Among the important early Drikung leaders in the Kailash region we find Chenga Sherab Jungne (1187-1241), one of the main students of Kyobpa Jigten Sumgon, who out of modesty had refused to become his master’s successor on the throne of Drikung. From 1219 to 1225 Chenga Sherab Jungne lived with a following of 500 monks at Mount Kailash and founded the monasteries Jakyib (bya skyibs) and Darlung (dar lung).
Gyangdrag Monastery is the oldest and most important Drikung monastery in the region. It was founded by Ghuya Gangpa in the beginning of the 13th century. Because it was located so close to the holy places it was called Gyangdrag (rgyang grags), which means „calling distance“. It still is the main Drikung monastery in that area. Ghuya Gangpa organized the spiritual life of his hermits under the supervision of a retreat master (rdor ‘dzin) and controlled the spread of the Drikungpa in the region for 25 years. Tsang Nyon Heruka (gtsang smyon he ru ka, 1428-1507), the famous “Mad Saint” of Tsang, made several pilgrimages to the Kailash region. During his last visit around the year 1500 he stayed for some time at Gyangdrag as the guest of the Drikung Dorzin.
When Denma Kunga Drakpa became the Dorzin at Gyangdrag Monastery around the middle of the 16th century, the monastery was in an advanced state of decay. He practically had to rebuild the monastery and at the same time sent many of his pupils from Western Tibet to study at Drikung. After an invitation by the king of Ladakh he left the Kailash region and established himself in Ladakh.
In the late 17th century Gyangdrag received some support from the 5th Dalai Lama and from the regent Sangye Gyatso. Although funding from governmental sources seems to have ceased after this period, the series of Dorzin continued without interruption until present.
Since the founding of Gyangdrak Monastery, there have been 33 Vajra Holders. The first was Ghuya Gangpa. In 1984 the Ngakpa Wangthang Dorje (dbang thang rdo rje), a native from the Kailash region was installed as the Dorzin at Gyangdrag. In 2007 he was removed from his post by Chinese authorities, accusing him of having erected a statue of Guru Rinpoche without permission.

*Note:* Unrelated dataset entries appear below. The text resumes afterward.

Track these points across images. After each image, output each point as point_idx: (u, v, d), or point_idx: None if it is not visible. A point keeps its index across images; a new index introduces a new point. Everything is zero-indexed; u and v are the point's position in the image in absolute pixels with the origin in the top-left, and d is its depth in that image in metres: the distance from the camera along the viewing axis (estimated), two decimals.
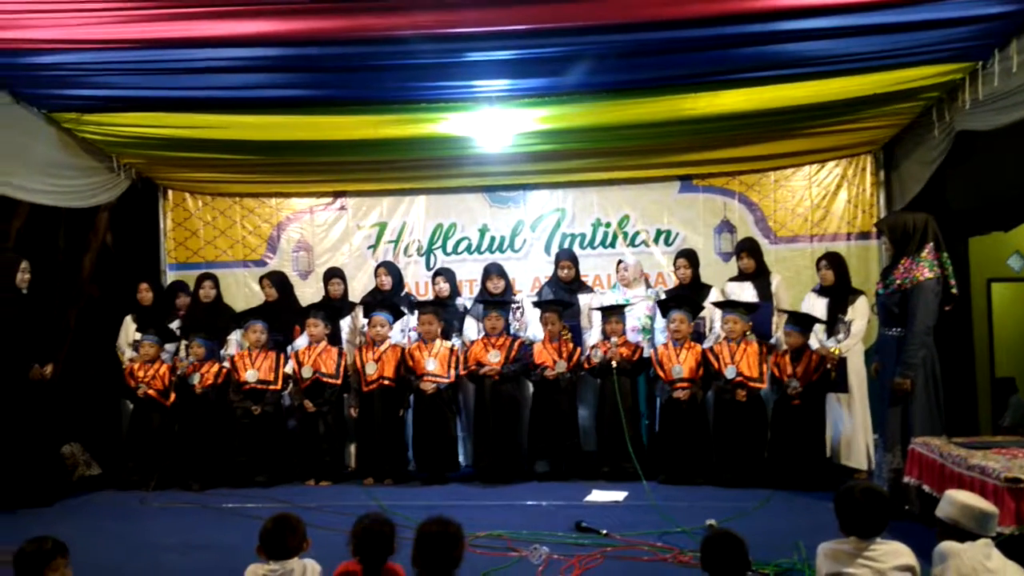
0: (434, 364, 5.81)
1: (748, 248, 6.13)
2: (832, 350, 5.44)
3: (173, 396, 5.93)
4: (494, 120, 5.72)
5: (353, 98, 5.57)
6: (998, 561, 2.59)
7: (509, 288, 6.40)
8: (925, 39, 4.68)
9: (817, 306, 5.69)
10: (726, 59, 4.98)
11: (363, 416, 5.89)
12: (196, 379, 5.85)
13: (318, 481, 5.83)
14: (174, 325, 6.38)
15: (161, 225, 7.43)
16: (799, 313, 5.59)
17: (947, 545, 2.64)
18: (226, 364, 6.03)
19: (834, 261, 5.75)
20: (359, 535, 2.80)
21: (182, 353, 6.18)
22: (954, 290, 4.44)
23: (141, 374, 5.94)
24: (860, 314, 5.54)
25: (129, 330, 6.39)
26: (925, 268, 4.36)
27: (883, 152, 6.65)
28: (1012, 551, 2.70)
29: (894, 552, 2.56)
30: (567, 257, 6.42)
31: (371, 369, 5.81)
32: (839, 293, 5.65)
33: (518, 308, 6.32)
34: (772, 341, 5.80)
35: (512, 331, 6.14)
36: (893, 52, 4.83)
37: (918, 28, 4.56)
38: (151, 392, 5.88)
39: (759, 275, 6.04)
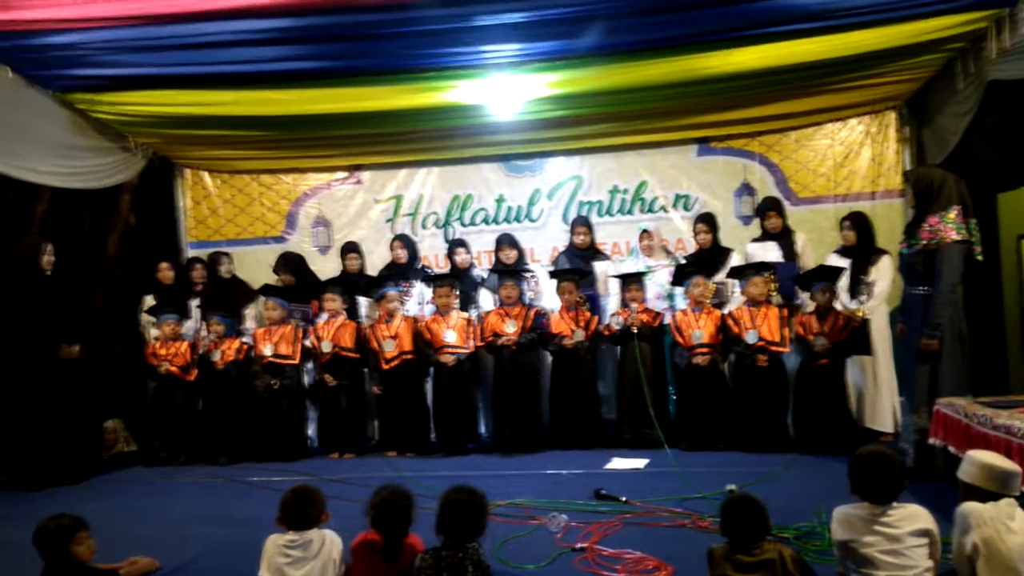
0: (452, 336, 5.81)
1: (775, 207, 5.99)
2: (855, 312, 5.34)
3: (195, 373, 6.00)
4: (505, 87, 5.66)
5: (361, 69, 5.51)
6: (1021, 521, 2.53)
7: (522, 258, 6.35)
8: None
9: None
10: (738, 15, 4.82)
11: (386, 391, 5.89)
12: (217, 356, 5.92)
13: (342, 454, 5.88)
14: (194, 304, 6.42)
15: (179, 204, 7.48)
16: (823, 266, 5.43)
17: (968, 506, 2.58)
18: (247, 340, 6.09)
19: (857, 221, 5.62)
20: (377, 507, 2.82)
21: (203, 331, 6.23)
22: (979, 257, 4.34)
23: (163, 352, 6.02)
24: (883, 275, 5.42)
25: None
26: (952, 230, 4.25)
27: (907, 107, 6.48)
28: None
29: (910, 516, 2.50)
30: (582, 223, 6.35)
31: (390, 347, 5.79)
32: (862, 254, 5.53)
33: (532, 278, 6.27)
34: (797, 302, 5.69)
35: (527, 300, 6.09)
36: (912, 2, 4.65)
37: None
38: (173, 369, 5.96)
39: (784, 235, 5.92)
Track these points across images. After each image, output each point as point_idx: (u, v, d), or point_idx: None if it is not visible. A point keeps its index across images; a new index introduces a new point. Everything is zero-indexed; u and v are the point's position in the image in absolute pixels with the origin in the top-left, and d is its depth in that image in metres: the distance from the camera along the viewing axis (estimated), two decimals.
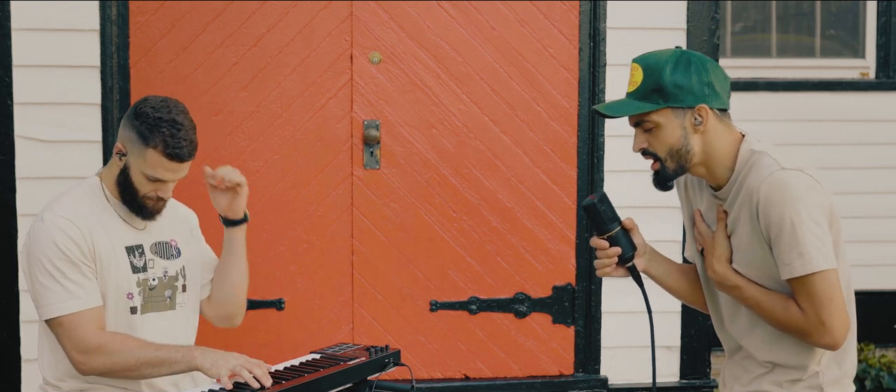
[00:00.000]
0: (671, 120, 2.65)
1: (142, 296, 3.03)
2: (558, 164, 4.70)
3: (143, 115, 2.91)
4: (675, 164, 2.68)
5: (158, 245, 3.10)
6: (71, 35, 4.33)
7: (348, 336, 4.66)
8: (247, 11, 4.51)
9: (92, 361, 2.90)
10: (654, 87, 2.64)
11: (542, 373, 4.78)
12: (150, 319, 3.05)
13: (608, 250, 2.78)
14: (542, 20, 4.65)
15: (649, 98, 2.65)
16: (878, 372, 5.44)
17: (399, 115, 4.62)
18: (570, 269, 4.75)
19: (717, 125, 2.67)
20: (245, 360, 2.76)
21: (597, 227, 2.79)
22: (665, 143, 2.67)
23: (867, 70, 6.09)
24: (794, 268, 2.57)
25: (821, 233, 2.57)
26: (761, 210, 2.59)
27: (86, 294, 2.91)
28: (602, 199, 2.77)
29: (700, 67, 2.64)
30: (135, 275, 3.02)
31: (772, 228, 2.58)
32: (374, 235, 4.64)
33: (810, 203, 2.56)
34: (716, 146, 2.67)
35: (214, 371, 2.77)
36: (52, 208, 2.97)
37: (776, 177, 2.57)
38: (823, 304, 2.58)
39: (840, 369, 2.72)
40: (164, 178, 2.95)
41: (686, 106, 2.64)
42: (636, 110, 2.66)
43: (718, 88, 2.67)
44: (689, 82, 2.63)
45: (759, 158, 2.63)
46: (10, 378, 4.40)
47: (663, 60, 2.65)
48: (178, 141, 2.89)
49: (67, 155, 4.35)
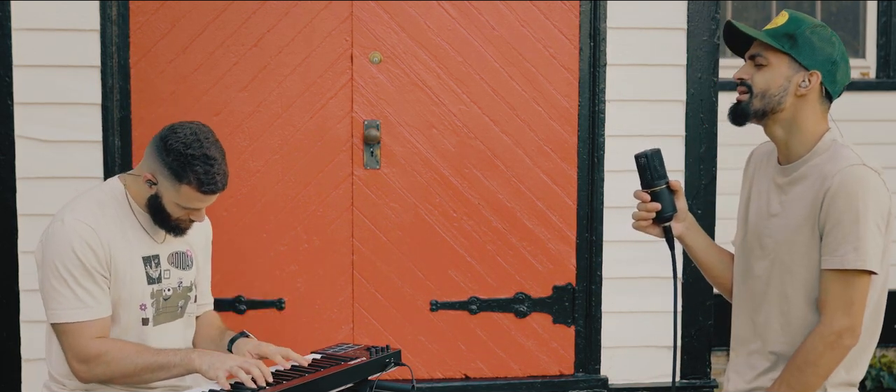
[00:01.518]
0: (783, 67, 2.71)
1: (155, 307, 3.03)
2: (558, 164, 4.70)
3: (174, 151, 2.87)
4: (761, 104, 2.73)
5: (175, 255, 3.10)
6: (71, 35, 4.33)
7: (348, 336, 4.66)
8: (247, 11, 4.51)
9: (92, 370, 2.90)
10: (790, 33, 2.70)
11: (543, 373, 4.78)
12: (161, 331, 3.05)
13: (649, 204, 2.84)
14: (543, 20, 4.65)
15: (779, 40, 2.70)
16: (878, 372, 5.44)
17: (399, 115, 4.62)
18: (570, 269, 4.75)
19: (817, 103, 2.72)
20: (242, 360, 2.77)
21: (644, 180, 2.85)
22: (765, 81, 2.72)
23: (867, 70, 6.08)
24: (846, 259, 2.59)
25: (879, 237, 2.61)
26: (830, 196, 2.61)
27: (96, 304, 2.91)
28: (655, 153, 2.83)
29: (836, 47, 2.71)
30: (150, 286, 3.01)
31: (832, 217, 2.60)
32: (374, 235, 4.64)
33: (879, 204, 2.60)
34: (805, 119, 2.71)
35: (212, 373, 2.78)
36: (74, 211, 2.94)
37: (857, 170, 2.61)
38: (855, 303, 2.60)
39: (848, 374, 2.72)
40: (198, 207, 2.95)
41: (803, 65, 2.69)
42: (764, 38, 2.71)
43: (838, 75, 2.72)
44: (820, 48, 2.69)
45: (842, 149, 2.67)
46: (11, 378, 4.40)
47: (810, 20, 2.72)
48: (211, 177, 2.87)
49: (67, 155, 4.35)
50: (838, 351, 2.62)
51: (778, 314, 2.75)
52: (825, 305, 2.63)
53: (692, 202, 4.59)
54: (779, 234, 2.73)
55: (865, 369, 2.78)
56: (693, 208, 4.58)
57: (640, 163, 2.84)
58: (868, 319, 2.71)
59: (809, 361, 2.62)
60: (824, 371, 2.63)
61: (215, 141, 2.93)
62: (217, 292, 4.49)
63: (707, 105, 4.70)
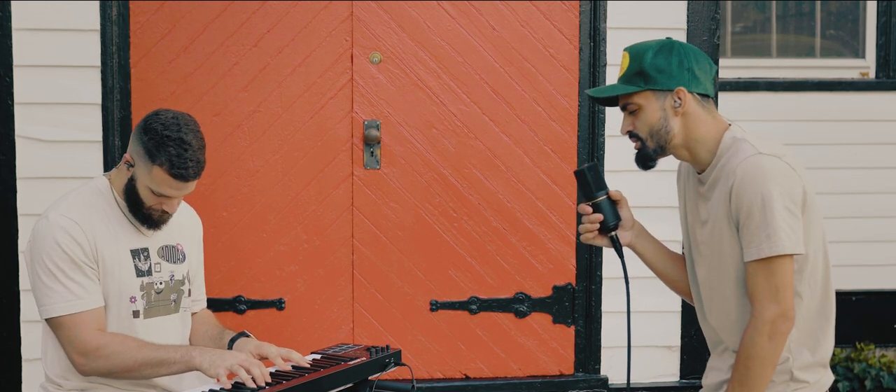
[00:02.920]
0: (651, 101, 2.76)
1: (145, 300, 3.03)
2: (558, 164, 4.71)
3: (151, 130, 2.88)
4: (655, 144, 2.79)
5: (165, 249, 3.10)
6: (71, 35, 4.33)
7: (348, 336, 4.66)
8: (247, 11, 4.51)
9: (92, 363, 2.90)
10: (637, 70, 2.76)
11: (543, 373, 4.78)
12: (153, 324, 3.04)
13: (591, 216, 2.91)
14: (543, 20, 4.65)
15: (632, 81, 2.77)
16: (878, 372, 5.44)
17: (399, 115, 4.62)
18: (570, 269, 4.75)
19: (698, 109, 2.77)
20: (243, 358, 2.77)
21: (585, 193, 2.93)
22: (646, 123, 2.78)
23: (867, 70, 6.08)
24: (761, 248, 2.64)
25: (791, 218, 2.64)
26: (735, 192, 2.67)
27: (87, 295, 2.91)
28: (592, 167, 2.92)
29: (682, 54, 2.76)
30: (139, 278, 3.01)
31: (742, 211, 2.66)
32: (374, 235, 4.64)
33: (784, 187, 2.64)
34: (697, 130, 2.78)
35: (213, 370, 2.78)
36: (58, 207, 2.97)
37: (752, 160, 2.66)
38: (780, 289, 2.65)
39: (813, 356, 2.77)
40: (169, 195, 2.94)
41: (665, 88, 2.75)
42: (618, 91, 2.79)
43: (699, 74, 2.76)
44: (669, 66, 2.74)
45: (740, 144, 2.72)
46: (11, 378, 4.40)
47: (647, 46, 2.77)
48: (184, 161, 2.86)
49: (68, 155, 4.35)
50: (777, 339, 2.66)
51: (724, 314, 2.82)
52: (754, 297, 2.69)
53: None
54: (710, 239, 2.80)
55: (831, 349, 2.82)
56: None
57: (579, 176, 2.92)
58: (818, 298, 2.76)
59: (752, 355, 2.67)
60: (769, 361, 2.67)
61: (196, 130, 2.92)
62: (217, 292, 4.50)
63: None
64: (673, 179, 3.03)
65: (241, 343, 3.04)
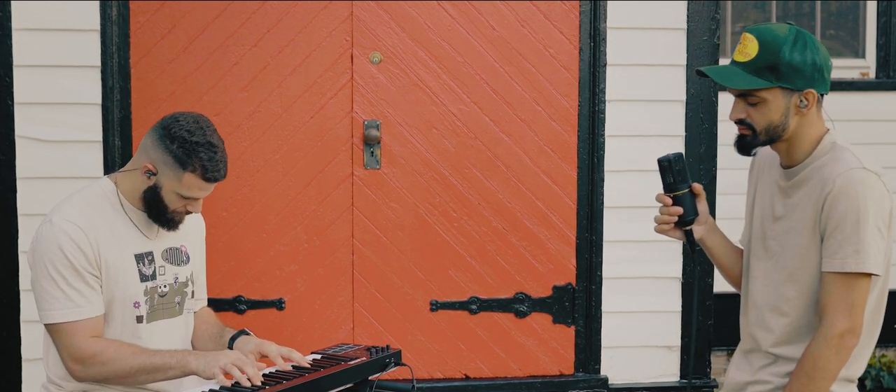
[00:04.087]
0: (779, 98, 2.67)
1: (149, 304, 3.02)
2: (558, 164, 4.71)
3: (178, 139, 2.88)
4: (766, 137, 2.71)
5: (169, 251, 3.09)
6: (71, 35, 4.33)
7: (348, 336, 4.66)
8: (247, 11, 4.51)
9: (88, 370, 2.90)
10: (769, 64, 2.64)
11: (543, 373, 4.78)
12: (157, 327, 3.04)
13: (671, 208, 2.83)
14: (542, 20, 4.65)
15: (762, 74, 2.65)
16: (878, 372, 5.44)
17: (399, 115, 4.62)
18: (570, 269, 4.75)
19: (816, 111, 2.71)
20: (236, 357, 2.76)
21: (666, 183, 2.84)
22: (766, 118, 2.68)
23: (867, 70, 6.08)
24: (847, 262, 2.60)
25: (880, 239, 2.62)
26: (830, 200, 2.62)
27: (87, 303, 2.91)
28: (678, 158, 2.82)
29: (813, 50, 2.66)
30: (143, 283, 3.01)
31: (833, 220, 2.62)
32: (374, 235, 4.64)
33: (880, 207, 2.61)
34: (807, 129, 2.71)
35: (208, 372, 2.78)
36: (62, 211, 2.95)
37: (856, 173, 2.61)
38: (855, 305, 2.62)
39: (846, 370, 2.74)
40: (197, 197, 2.96)
41: (796, 88, 2.66)
42: (750, 85, 2.66)
43: (827, 74, 2.69)
44: (804, 65, 2.64)
45: (841, 152, 2.67)
46: (11, 378, 4.40)
47: (781, 38, 2.65)
48: (216, 164, 2.89)
49: (68, 155, 4.35)
50: (842, 353, 2.64)
51: (778, 315, 2.77)
52: (826, 308, 2.64)
53: None
54: (783, 236, 2.75)
55: (864, 366, 2.80)
56: None
57: (663, 166, 2.83)
58: (868, 318, 2.73)
59: (818, 366, 2.63)
60: (832, 374, 2.65)
61: (215, 129, 2.96)
62: (217, 292, 4.50)
63: (707, 105, 4.70)
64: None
65: (242, 341, 3.04)
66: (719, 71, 2.72)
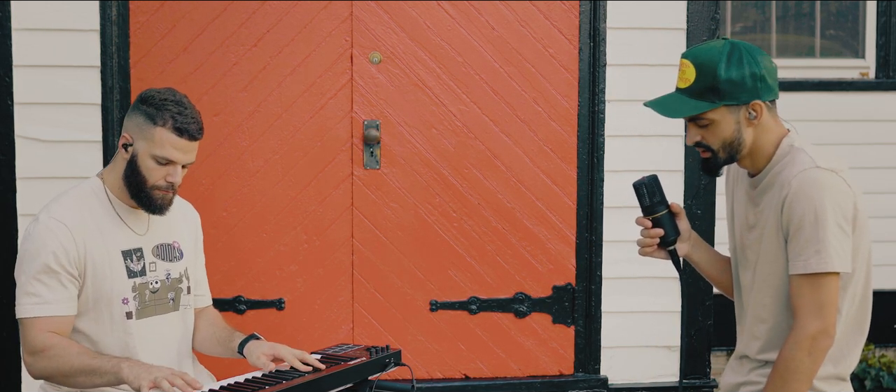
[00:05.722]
0: (726, 116, 2.69)
1: (138, 301, 3.01)
2: (558, 164, 4.71)
3: (148, 98, 2.95)
4: (726, 155, 2.73)
5: (160, 247, 3.09)
6: (71, 35, 4.33)
7: (348, 336, 4.66)
8: (247, 11, 4.51)
9: (37, 363, 2.90)
10: (708, 85, 2.66)
11: (542, 373, 4.78)
12: (148, 324, 3.03)
13: (651, 230, 2.86)
14: (542, 20, 4.65)
15: (704, 97, 2.68)
16: (878, 372, 5.44)
17: (399, 115, 4.62)
18: (570, 269, 4.75)
19: (768, 118, 2.73)
20: (169, 372, 2.71)
21: (644, 207, 2.86)
22: (719, 137, 2.71)
23: (867, 70, 6.09)
24: (809, 263, 2.61)
25: (842, 236, 2.61)
26: (788, 203, 2.63)
27: (55, 301, 2.91)
28: (652, 180, 2.84)
29: (751, 61, 2.66)
30: (131, 279, 3.00)
31: (793, 223, 2.62)
32: (374, 235, 4.64)
33: (838, 204, 2.61)
34: (764, 137, 2.73)
35: (136, 383, 2.72)
36: (49, 209, 2.96)
37: (809, 173, 2.62)
38: (824, 305, 2.61)
39: (835, 368, 2.75)
40: (174, 159, 2.92)
41: (741, 103, 2.67)
42: (693, 111, 2.69)
43: (770, 80, 2.70)
44: (743, 78, 2.65)
45: (797, 154, 2.68)
46: (11, 378, 4.40)
47: (716, 57, 2.66)
48: (186, 117, 2.92)
49: (68, 155, 4.35)
50: (816, 354, 2.64)
51: (759, 321, 2.80)
52: (797, 310, 2.65)
53: (692, 202, 4.59)
54: (756, 245, 2.77)
55: (855, 363, 2.81)
56: (693, 208, 4.58)
57: (639, 190, 2.85)
58: (854, 313, 2.75)
59: (790, 369, 2.64)
60: (806, 376, 2.65)
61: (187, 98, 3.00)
62: (217, 292, 4.50)
63: None
64: (671, 181, 3.00)
65: (253, 345, 3.03)
66: (662, 102, 2.76)
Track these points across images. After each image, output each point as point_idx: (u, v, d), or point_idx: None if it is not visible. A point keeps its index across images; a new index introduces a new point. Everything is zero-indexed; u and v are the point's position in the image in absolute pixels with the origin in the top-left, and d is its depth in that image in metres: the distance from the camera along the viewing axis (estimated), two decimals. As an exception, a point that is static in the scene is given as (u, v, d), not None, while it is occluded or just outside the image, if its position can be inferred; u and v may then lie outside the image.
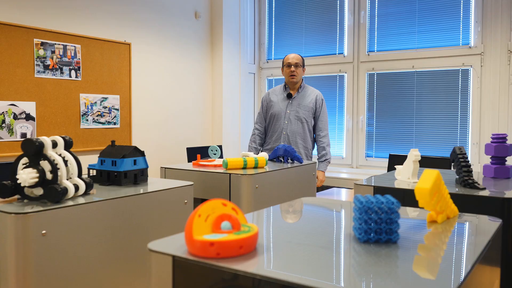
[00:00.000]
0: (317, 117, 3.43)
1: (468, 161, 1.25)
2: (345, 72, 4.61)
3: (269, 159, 1.91)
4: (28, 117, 3.38)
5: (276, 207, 0.97)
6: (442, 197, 0.84)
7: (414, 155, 1.29)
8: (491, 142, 1.43)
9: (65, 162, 1.07)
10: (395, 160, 3.90)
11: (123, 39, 4.01)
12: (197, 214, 0.65)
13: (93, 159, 3.59)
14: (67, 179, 1.07)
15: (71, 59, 3.61)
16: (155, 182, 1.31)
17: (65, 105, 3.59)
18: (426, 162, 3.53)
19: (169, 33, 4.40)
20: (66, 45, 3.57)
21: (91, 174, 1.29)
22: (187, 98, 4.61)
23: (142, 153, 1.28)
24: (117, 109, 3.97)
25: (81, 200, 1.07)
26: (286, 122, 3.37)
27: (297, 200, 1.04)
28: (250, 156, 1.87)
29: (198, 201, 1.71)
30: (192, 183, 1.28)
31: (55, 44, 3.50)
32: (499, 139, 1.41)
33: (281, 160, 1.85)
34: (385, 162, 4.23)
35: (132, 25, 4.07)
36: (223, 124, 4.78)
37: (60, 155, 1.08)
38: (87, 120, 3.74)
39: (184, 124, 4.58)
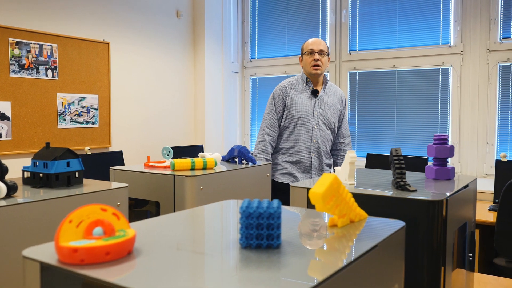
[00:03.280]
0: (340, 120, 2.83)
1: (403, 163, 1.25)
2: (327, 71, 4.60)
3: (224, 160, 1.91)
4: (3, 117, 3.38)
5: (189, 211, 0.97)
6: (343, 201, 0.83)
7: (350, 157, 1.29)
8: (433, 143, 1.43)
9: (-14, 165, 1.07)
10: (373, 159, 3.90)
11: (102, 38, 4.00)
12: (68, 220, 0.65)
13: (71, 158, 3.58)
14: (-12, 182, 1.07)
15: (47, 59, 3.60)
16: (90, 184, 1.30)
17: (41, 104, 3.58)
18: (406, 161, 3.52)
19: (149, 32, 4.40)
20: (42, 45, 3.56)
21: (25, 176, 1.29)
22: (169, 98, 4.61)
23: (76, 155, 1.28)
24: (95, 109, 3.97)
25: (2, 203, 1.06)
26: (316, 127, 2.68)
27: (216, 203, 1.03)
28: (207, 156, 1.87)
29: (148, 203, 1.71)
30: (126, 185, 1.28)
31: (31, 43, 3.49)
32: (440, 140, 1.41)
33: (235, 161, 1.84)
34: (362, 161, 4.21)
35: (111, 24, 4.07)
36: (205, 123, 4.78)
37: (-19, 157, 1.07)
38: (64, 119, 3.74)
39: (166, 124, 4.58)
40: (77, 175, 1.28)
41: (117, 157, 3.81)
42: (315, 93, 2.72)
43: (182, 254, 0.68)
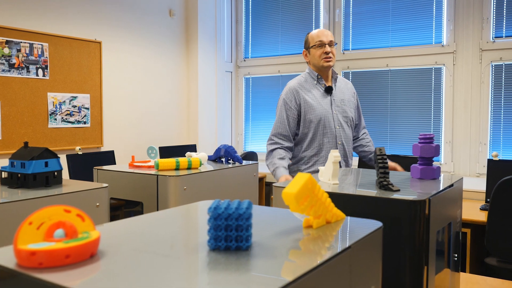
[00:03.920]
0: (357, 113, 2.64)
1: (386, 162, 1.23)
2: (321, 71, 4.59)
3: (211, 160, 1.89)
4: (-8, 117, 3.35)
5: (163, 212, 0.95)
6: (319, 201, 0.81)
7: (333, 156, 1.27)
8: (418, 142, 1.41)
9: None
10: (366, 159, 3.88)
11: (94, 37, 3.98)
12: (28, 221, 0.63)
13: (61, 159, 3.56)
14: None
15: (38, 58, 3.58)
16: (69, 184, 1.28)
17: (32, 104, 3.55)
18: (398, 161, 3.51)
19: (142, 31, 4.37)
20: (32, 44, 3.54)
21: (3, 177, 1.26)
22: (162, 97, 4.58)
23: (54, 155, 1.26)
24: (87, 108, 3.94)
25: (-24, 203, 1.04)
26: (338, 127, 2.43)
27: (192, 204, 1.02)
28: (193, 156, 1.85)
29: (130, 204, 1.69)
30: (106, 185, 1.26)
31: (21, 42, 3.47)
32: (426, 139, 1.39)
33: (222, 161, 1.82)
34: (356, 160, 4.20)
35: (103, 23, 4.04)
36: (198, 123, 4.76)
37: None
38: (55, 119, 3.71)
39: (159, 124, 4.56)
40: (55, 175, 1.25)
41: (109, 157, 3.79)
42: (329, 90, 2.44)
43: (148, 257, 0.66)
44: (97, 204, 1.23)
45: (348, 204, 1.16)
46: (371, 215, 1.14)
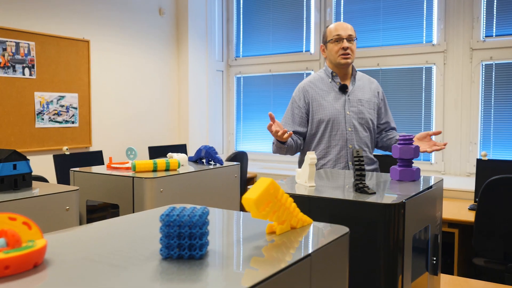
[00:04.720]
0: (382, 113, 2.39)
1: (363, 165, 1.21)
2: (312, 70, 4.57)
3: (192, 161, 1.86)
4: (-23, 117, 3.30)
5: (128, 216, 0.92)
6: (282, 207, 0.79)
7: (310, 158, 1.25)
8: (397, 143, 1.39)
9: None
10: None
11: (82, 36, 3.94)
12: (-33, 230, 0.60)
13: (49, 159, 3.53)
14: None
15: (24, 57, 3.54)
16: (38, 187, 1.25)
17: (18, 103, 3.52)
18: (385, 161, 3.49)
19: (131, 30, 4.33)
20: (18, 42, 3.49)
21: (-29, 179, 1.23)
22: (152, 97, 4.55)
23: (23, 157, 1.23)
24: (75, 108, 3.91)
25: None
26: (350, 129, 2.23)
27: (158, 208, 0.99)
28: (173, 157, 1.82)
29: (114, 205, 1.66)
30: (77, 188, 1.23)
31: (7, 41, 3.42)
32: (405, 141, 1.37)
33: (203, 162, 1.80)
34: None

Gyangdrag Monastery is situated above Darchen. The monastery was rebuilt in 1986. Not far from is the Serlung Retreat Center, which was founded by Dordzin Konchok Gyudzin, a disciple of the 2nd Chetsang Thrinle Sangpo (1656-1718). Thrinle Sangpo had instructed his disciple to establish this monastery on the eastern shore of Lake Manasarovar. After its founding, Serlung Monastery was headed by successive rebirths of the Serlung Tulku. It was destroyed after the Chinese invasion, but has been rebuilt in 1981 by Khenpo Konchog Chopel Rinpoche, who lives there today with a group of monks.
Nyo Lhanangpa (gnyos lha nang pa, 1164-1224), another ripa and important pupil of Jigten Sumgon sent out to Mount Kailash, founded a hermitage in a place called Lhanang (lha nang) from which he took his name. On the eastern side of the mountain in the area where Milarepa fought his famous contest of miracles against Naro Bonchung he established the shrine of Dzutrul Phuk (rdzu ‘phrul phug), “The cave of magical powers”. This cave was the result of the magical powers used by Milarepa and Naro Bonchung to build a shelter in the rock as it was raining very heavily. The current monastery was rebuilt in 1985. There are foot and hand prints on the ceiling of the building and footprints on the roof. The current monastery was rebuilt in 1985. Among the main effigies of the monastery are statues of Shakyamuni Buddha, Guru Rinpoche and Jigten Sumgon. A small group of monks is responsible for the monastery.